En el México prehispánico se tenía la creencia que las almas de los fieles difuntos tenían un destino en específico por la forma en la que había fallecido. Los muertos que ya eran adultos tenían tres destinos:

El Tlalocan: Era el destino para aquellos que perecieron en algo relacionado con el agua. El Tlalocan es el paraíso del Dios del agua; Tláloc.

El Omeyocan: Era el lugar a donde llegaban las mujeres que murieron en labores de parto o para aquellos que lo dejaron todo en la guerra, así como prisioneros que sirvieron como sacrificio.

El Mictlán: Para aquellos que fallecieron de manera natural.

En el caso de los niños, su destino era el Chichihuacuauhco; el cual era el paraíso.

Traditional mexican Day of the dead altar with pan de muerto and candles

Actualmente, hay más diversidad respecto a ésta tradición. Pues, en muchos hogares mexicanos no faltan los altares que le ponen a sus seres queridos que ya no están entre nosotros. Desde la comida favorita del difunto; bebidas embriagantes, cigarros, calaveras de azúcar, alfeñique o chocolate, el infaltable pan de muerto, agua y sal.
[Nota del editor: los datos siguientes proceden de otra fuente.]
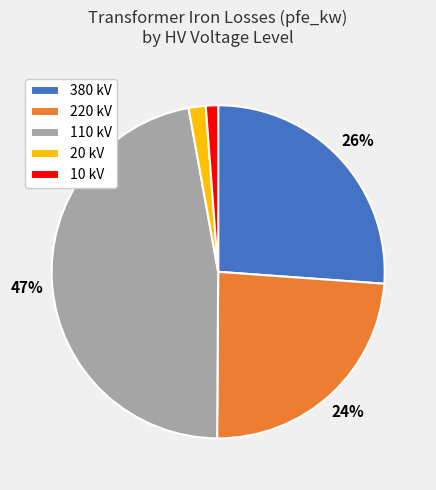

Which has a higher value, 10 kV or 380 kV?

380 kV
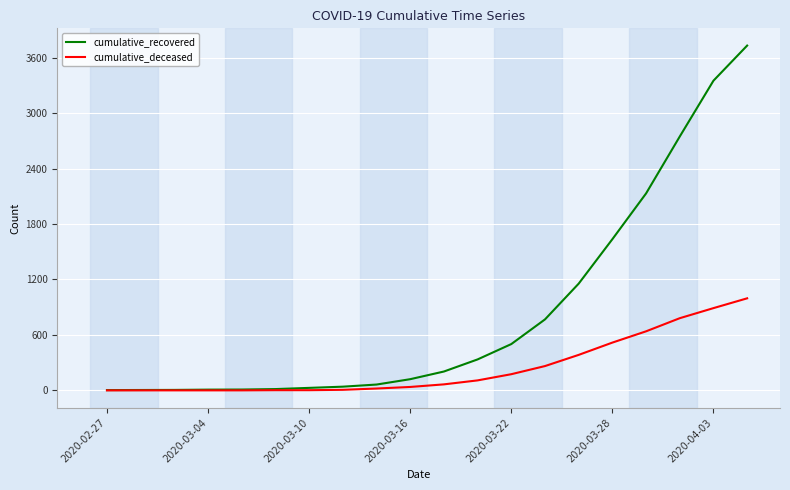

Which series has the widest spread of values?

cumulative_recovered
Todo esto adornado con papel picado y flor de cempasúchil, veladoras y obviamente las fotos de los fallecidos.

Visitas al cementerio en vísperas del 2 de noviembre, niños pidiendo “calaverita”, personas con el atuendo de Catrina y Catrines, calaveritas literarias y mucho más es lo que forma parte nuestro folklore con ésta colorida tradición.